AIM OF THE TASK: Your answer should be an exact copy of the lines from the start of the entries to the line containing "immunohistochemical staining in", both included.
*** Opening of RECORDS TO PROCESS ***
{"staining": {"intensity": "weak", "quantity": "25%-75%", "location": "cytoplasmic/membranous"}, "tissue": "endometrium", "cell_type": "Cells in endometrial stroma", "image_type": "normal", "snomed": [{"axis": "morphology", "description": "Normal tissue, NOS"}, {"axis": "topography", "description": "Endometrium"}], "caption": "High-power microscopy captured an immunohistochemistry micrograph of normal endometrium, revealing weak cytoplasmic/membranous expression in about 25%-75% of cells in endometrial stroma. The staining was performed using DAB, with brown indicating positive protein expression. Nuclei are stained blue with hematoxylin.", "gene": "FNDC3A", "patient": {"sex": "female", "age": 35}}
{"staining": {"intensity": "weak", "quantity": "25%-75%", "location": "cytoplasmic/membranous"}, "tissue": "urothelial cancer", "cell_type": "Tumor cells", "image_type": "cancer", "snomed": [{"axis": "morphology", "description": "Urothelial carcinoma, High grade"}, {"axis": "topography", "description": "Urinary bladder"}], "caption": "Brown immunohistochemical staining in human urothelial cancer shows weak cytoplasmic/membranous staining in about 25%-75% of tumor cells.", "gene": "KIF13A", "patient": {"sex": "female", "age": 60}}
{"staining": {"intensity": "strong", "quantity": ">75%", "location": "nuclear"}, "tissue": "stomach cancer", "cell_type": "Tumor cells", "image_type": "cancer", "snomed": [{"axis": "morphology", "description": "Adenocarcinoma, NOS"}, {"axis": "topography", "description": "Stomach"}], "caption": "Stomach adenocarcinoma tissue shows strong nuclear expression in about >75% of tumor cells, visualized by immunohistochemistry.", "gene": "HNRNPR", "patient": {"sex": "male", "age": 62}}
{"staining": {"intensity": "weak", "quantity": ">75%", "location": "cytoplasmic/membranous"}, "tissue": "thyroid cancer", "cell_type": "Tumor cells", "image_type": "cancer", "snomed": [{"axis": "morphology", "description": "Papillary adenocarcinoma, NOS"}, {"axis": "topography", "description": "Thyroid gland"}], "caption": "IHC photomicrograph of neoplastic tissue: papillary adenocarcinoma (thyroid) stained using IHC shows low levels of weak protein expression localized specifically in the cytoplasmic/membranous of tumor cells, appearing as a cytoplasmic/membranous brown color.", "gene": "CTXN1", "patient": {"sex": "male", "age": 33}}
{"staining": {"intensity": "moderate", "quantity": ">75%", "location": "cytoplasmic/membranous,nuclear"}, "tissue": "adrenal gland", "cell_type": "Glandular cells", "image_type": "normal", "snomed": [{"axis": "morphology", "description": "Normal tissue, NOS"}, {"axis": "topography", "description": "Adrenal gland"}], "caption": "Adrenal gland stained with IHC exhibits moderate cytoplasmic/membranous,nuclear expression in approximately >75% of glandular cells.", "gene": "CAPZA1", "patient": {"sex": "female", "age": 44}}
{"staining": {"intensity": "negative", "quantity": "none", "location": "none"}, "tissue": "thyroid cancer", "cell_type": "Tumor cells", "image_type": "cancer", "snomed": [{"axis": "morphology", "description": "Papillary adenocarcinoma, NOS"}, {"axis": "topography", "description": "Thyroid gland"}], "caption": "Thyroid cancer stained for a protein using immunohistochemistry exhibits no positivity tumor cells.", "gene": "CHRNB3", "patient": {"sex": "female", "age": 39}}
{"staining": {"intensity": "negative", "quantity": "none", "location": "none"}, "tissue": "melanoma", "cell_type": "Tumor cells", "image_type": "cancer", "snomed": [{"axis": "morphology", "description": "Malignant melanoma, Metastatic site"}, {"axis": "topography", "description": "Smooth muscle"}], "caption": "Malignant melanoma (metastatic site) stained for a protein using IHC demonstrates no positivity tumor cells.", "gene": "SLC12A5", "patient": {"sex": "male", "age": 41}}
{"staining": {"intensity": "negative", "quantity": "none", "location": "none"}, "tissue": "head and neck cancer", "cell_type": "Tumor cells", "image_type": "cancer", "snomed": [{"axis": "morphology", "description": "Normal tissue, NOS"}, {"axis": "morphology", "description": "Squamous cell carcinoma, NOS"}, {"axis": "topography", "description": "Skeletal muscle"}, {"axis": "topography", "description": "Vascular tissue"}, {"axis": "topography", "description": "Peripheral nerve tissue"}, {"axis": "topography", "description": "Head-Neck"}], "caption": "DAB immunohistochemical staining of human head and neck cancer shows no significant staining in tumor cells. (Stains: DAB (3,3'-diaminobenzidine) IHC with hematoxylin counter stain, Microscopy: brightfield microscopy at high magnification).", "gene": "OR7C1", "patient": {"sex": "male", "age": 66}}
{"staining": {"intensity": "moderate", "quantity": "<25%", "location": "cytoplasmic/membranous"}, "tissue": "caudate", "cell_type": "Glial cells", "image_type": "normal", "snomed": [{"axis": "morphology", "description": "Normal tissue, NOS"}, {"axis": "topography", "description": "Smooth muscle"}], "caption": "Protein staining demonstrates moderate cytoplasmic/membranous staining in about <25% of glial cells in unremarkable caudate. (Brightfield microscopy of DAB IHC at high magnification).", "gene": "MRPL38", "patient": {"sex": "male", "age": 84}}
*** Close of RECORDS TO PROCESS ***
WRITTEN RESPONSE:
{"staining": {"intensity": "weak", "quantity": "25%-75%", "location": "cytoplasmic/membranous"}, "tissue": "endometrium", "cell_type": "Cells in endometrial stroma", "image_type": "normal", "snomed": [{"axis": "morphology", "description": "Normal tissue, NOS"}, {"axis": "topography", "description": "Endometrium"}], "caption": "High-power microscopy captured an immunohistochemistry micrograph of normal endometrium, revealing weak cytoplasmic/membranous expression in about 25%-75% of cells in endometrial stroma. The staining was performed using DAB, with brown indicating positive protein expression. Nuclei are stained blue with hematoxylin.", "gene": "FNDC3A", "patient": {"sex": "female", "age": 35}}
{"staining": {"intensity": "weak", "quantity": "25%-75%", "location": "cytoplasmic/membranous"}, "tissue": "urothelial cancer", "cell_type": "Tumor cells", "image_type": "cancer", "snomed": [{"axis": "morphology", "description": "Urothelial carcinoma, High grade"}, {"axis": "topography", "description": "Urinary bladder"}], "caption": "Brown immunohistochemical staining in human urothelial cancer shows weak cytoplasmic/membranous staining in about 25%-75% of tumor cells.", "gene": "KIF13A", "patient": {"sex": "female", "age": 60}}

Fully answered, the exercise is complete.